● **Source material**
━━━
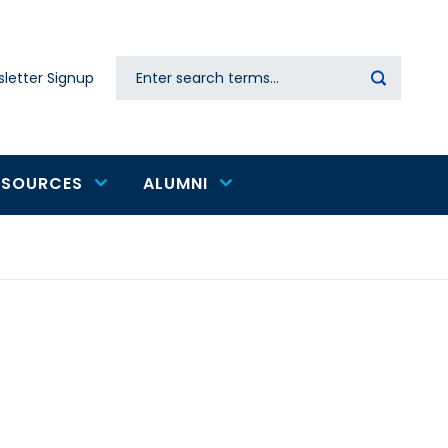
Search
letter Signup
Secondary
navigation
ESOURCES
ALUMNI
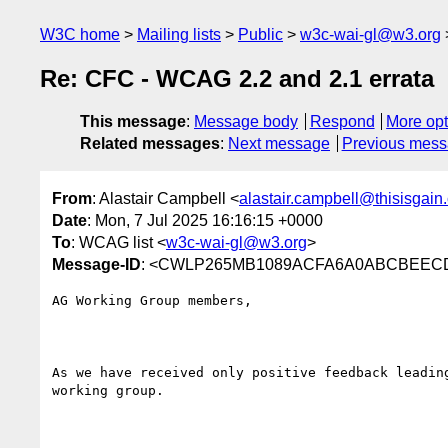
W3C home
Mailing lists
Public
w3c-wai-gl@w3.org
Re: CFC - WCAG 2.2 and 2.1 errata
This message
:
Message body
Respond
More opt
Related messages
:
Next message
Previous mes
From
: Alastair Campbell <
alastair.campbell@thisisgain
Date
: Mon, 7 Jul 2025 16:16:15 +0000
To
: WCAG list <
w3c-wai-gl@w3.org
>
Message-ID
: <CWLP265MB1089ACFA6A0ABCBEEC
AG Working Group members,

As we have received only positive feedback leadin
working group.
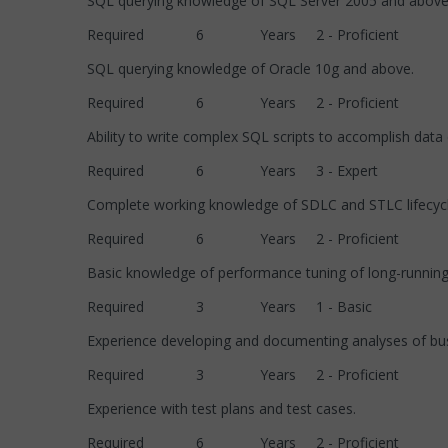
SQL querying knowledge of SQL Server 2005 an
Required 6 Years 2 - Proficient
SQL querying knowledge of Oracle 10g and above
Required 6 Years 2 - Proficient
Ability to write complex SQL scripts to accomplish da
Required 6 Years 3 - Expert
Complete working knowledge of SDLC and STLC 
Required 6 Years 2 - Proficient
Basic knowledge of performance tuning of long-running
Required 3 Years 1 - Basic
Experience developing and documenting analyses of 
Required 3 Years 2 - Proficient
Experience with test plans and test cases.
Required 6 Years 2 - Proficient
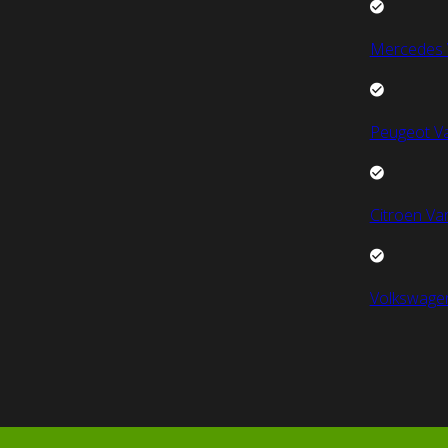
Mercedes 
Peugeot V
Citroen Va
Volkswage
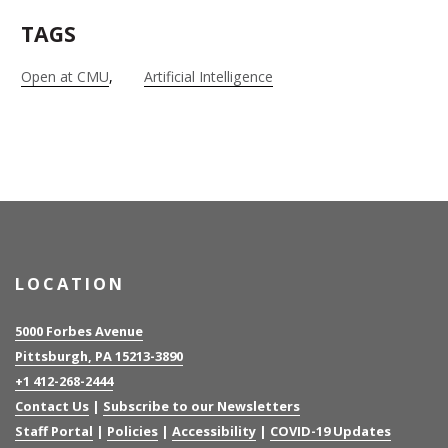
TAGS
Open at CMU
Artificial Intelligence
LOCATION
5000 Forbes Avenue
Pittsburgh, PA 15213-3890
+1 412-268-2444
Contact Us
|
Subscribe to our Newsletters
Staff Portal
|
Policies
|
Accessibility
|
COVID-19 Updates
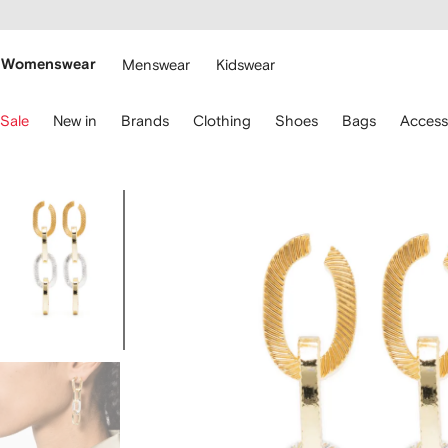
cessibility
Skip to
main
ARFETCH
content
Womenswear
Menswear
Kidswear
se
Sale
New in
Brands
Clothing
Shoes
Bags
Access
eyboard
rrows
o
avigate.
Image
3
of
3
━━━
This exercise asks for the data above to be given again exactly, without pictures.

● **Answer box**
Search
letter Signup
Secondary
navigation
ESOURCES
ALUMNI
W3C home
Mailing lists
Public
w3c-wai-gl@w3.org
Re: CFC - WCAG 2.2 and 2.1 errata
This message
:
Message body
Respond
More opt
Related messages
:
Next message
Previous mes
From
: Alastair Campbell <
alastair.campbell@thisisgain
Date
: Mon, 7 Jul 2025 16:16:15 +0000
To
: WCAG list <
w3c-wai-gl@w3.org
>
Message-ID
: <CWLP265MB1089ACFA6A0ABCBEEC
AG Working Group members,

As we have received only positive feedback leadin
working group.
SQL querying knowledge of SQL Server 2005 an
Required 6 Years 2 - Proficient
SQL querying knowledge of Oracle 10g and above
Required 6 Years 2 - Proficient
Ability to write complex SQL scripts to accomplish da
Required 6 Years 3 - Expert
Complete working knowledge of SDLC and STLC 
Required 6 Years 2 - Proficient
Basic knowledge of performance tuning of long-running
Required 3 Years 1 - Basic
Experience developing and documenting analyses of 
Required 3 Years 2 - Proficient
Experience with test plans and test cases.
Required 6 Years 2 - Proficient
Mercedes 
Peugeot V
Citroen Va
Volkswage
TAGS
Open at CMU
Artificial Intelligence
LOCATION
5000 Forbes Avenue
Pittsburgh, PA 15213-3890
+1 412-268-2444
Contact Us
|
Subscribe to our Newsletters
Staff Portal
|
Policies
|
Accessibility
|
COVID-19 Updates
cessibility
Skip to
main
ARFETCH
content
Womenswear
Menswear
Kidswear
se
Sale
New in
Brands
Clothing
Shoes
Bags
Access
eyboard
rrows
o
avigate.
Image
3
of
3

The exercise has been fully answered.